Money, overcrowded jails and animal control are top issues facing Fresno County. That was the message at Thursday's annual State of the County address.
Debbie Poochigian said, "We still need to keep our eye on the fiscal ball and work with every department to stay in budget and we still have a lot to do, we are not of the woods."
Financially, the county says employee payroll remains a major cost. The board of supervisors is waiting to see how the state's new pension retirement plan initiative will affect the county.
"But we have moved forward," Poochigian said. "In January we did institute a new retirement tier which is for new employees only, but it will save us about $100 million over the next 25 years."
Another major concern is public safety, when it comes to AB109, the state's prison realignment law which sends parole violators to county jail, not prison.
Poochigian explained, "They're sending back people that should still be in prison and so we're just very concerned that our community is not as safe as it could be."
The board's top priority right now is get the last jail floor open.
"We are working diligently," Poochigian said. "It's going to cost us another $3 million if we can open the floor by the end of this year."

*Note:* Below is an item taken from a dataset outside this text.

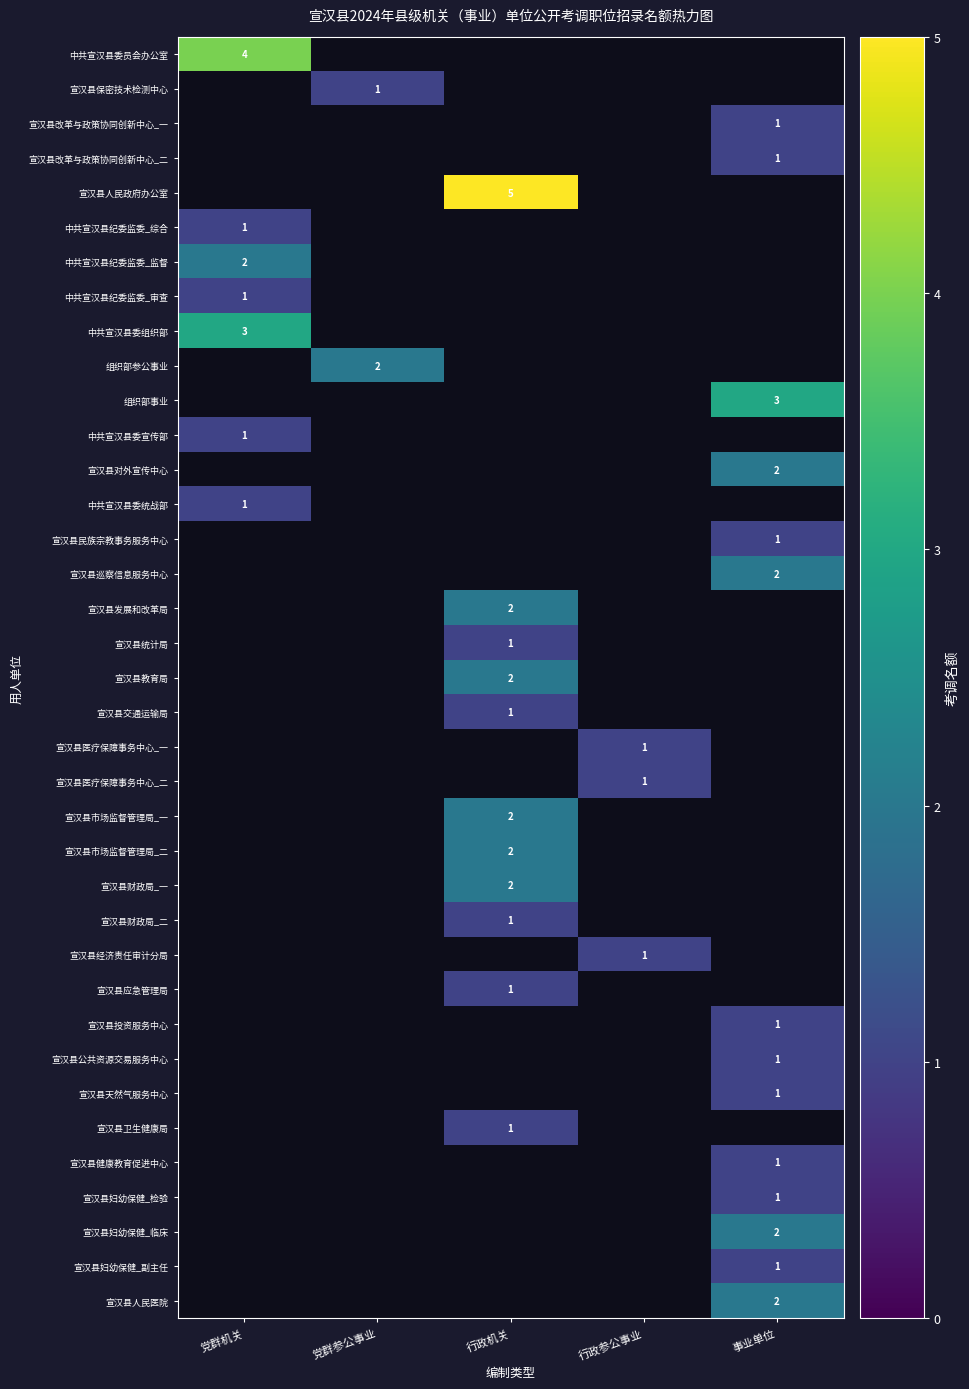

The 宣汉县妇幼保健_临床 series shows 4 at 事业单位. True or false?

False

Additionally, the county has been tasked with finding a solution to care for stray animals. In a few days, the old county morgue parking lot will be turned into a temporary animal shelter.
"We did a contract with a private vendor and did save the county some money, actually we saved the county substantially," Poochigian said. "We will be ready for operations October 1st. We are mandated to offer animal control service."
Although the county faces a laundry list of challenges, leaders believe it is heading in a positive direction.